Pada suatu hari yang cerah di negeri yang jauh, terdapat sebuah hutan yang dipenuhi dengan misteri dan keajaiban. Di dalam hutan itu, terdapat sebuah legenda yang berkembang di antara penduduk setempat. Cerita itu tentang Naga Hitam yang konon tinggal di kedalaman hutan yang paling tersembunyi.
Naga Hitam, sang penguasa hutan, memiliki tubuh yang mengilap dan bersisik seperti batu hitam yang dipoles dengan cahaya rembulan. Ia memiliki sayap yang besar dan kuat yang mampu membawanya melayang di angkasa dengan anggun. Namun, yang paling menakjubkan adalah matanya yang berwarna merah menyala, seolah-olah menyimpan segala kebijaksanaan dan pengetahuan dunia.
Setiap malam, Naga Hitam keluar dari sarangnya yang tersembunyi di dalam gua besar di dalam hutan. Dengan gerakan yang megah dan langkah yang mantap, ia berkeliling untuk menjaga keseimbangan alam dan melindungi semua makhluk di hutan. Ia menjadi pelindung bagi para binatang, mencegah kejahatan merajalela, dan menghadapi bahaya dengan keberanian yang tak tergoyahkan.
Namun, ada sebuah peraturan tak tertulis di dalam hutan tersebut. Siapapun yang melihat Naga Hitam harus menjaga rahasia itu dengan sangat hati-hati. Karena jika rahasia itu terbongkar, maka keajaiban dan kekuatan Naga Hitam akan hilang.
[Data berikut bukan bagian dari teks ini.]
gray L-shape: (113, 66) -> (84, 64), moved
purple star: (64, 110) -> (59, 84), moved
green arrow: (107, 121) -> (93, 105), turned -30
Sehingga, tidak ada yang pernah berani menceritakan pertemuan mereka dengan Naga Hitam kecuali pada pendongeng yang berjanji untuk menjaga rahasia itu.
Naga Hitam Penguasa Gunung
Salah satu pendongeng yang paling terkenal di desa itu adalah Pak Joko. Ia memiliki keahlian luar biasa dalam menyampaikan cerita dengan gaya bahasa yang santai dan menawan. Setiap kali penduduk desa berkumpul di sekitar api unggun, mereka akan meminta Pak Joko bercerita tentang Naga Hitam.
Pak Joko mengenakan jubah warna-warni dan duduk di tengah-tengah mereka. Ia memulai ceritanya dengan suara lembut yang mengalun seperti angin sepoi-sepoi. "Di dalam hutan yang penuh dengan rahasia ini, terdapat makhluk yang menakjubkan yang bernama Naga Hitam. Ia adalah penjaga alam, pelindung para makhluk di dalamnya. Dengan nafas yang dalam, ia mengamati kehidupan di sekitarnya dan menunjukkan kebijaksanaan yang luar biasa."
Pendengar terpaku, terhanyut dalam cerita Pak Joko. Mereka membayangkan bagaimana Naga Hitam melayang di atas pohon-pohon tinggi dan menyinari malam dengan kilauan sisiknya yang mengilap. Mereka dapat merasakan kekuatan dan kebaikan yang mengalir dari tubuh Naga Hitam, menjaga mereka dari bahaya dan menjaga keseimbangan alam.
"Namun," kata Pak Joko seraya tersenyum, "Hanya sedikit yang beruntung melihat Naga Hitam dalam hidup mereka. Hanya mereka yang menjaga rahasia itu dengan setia dan memiliki hati yang murni yang diberi kehormatan untuk bertemu dengan sang Naga Hitam."
Dengan demikianlah, cerita tentang Naga Hitam dan keajaibannya terus hidup di dalam hutan dan di hati penduduk desa. Generasi setelah generasi, mereka merayakan keberadaan Naga Hitam melalui cerita yang mereka dengarkan dari pendongeng yang terampil seperti Pak Joko. Dan sambil mengucapkan rasa terima kasih yang dalam, mereka berjanji untuk menjaga rahasia itu dengan hati-hati, sehingga Naga Hitam dapat terus melindungi hutan dan menjadi bagian dari kehidupan mereka yang penuh dengan keajaiban.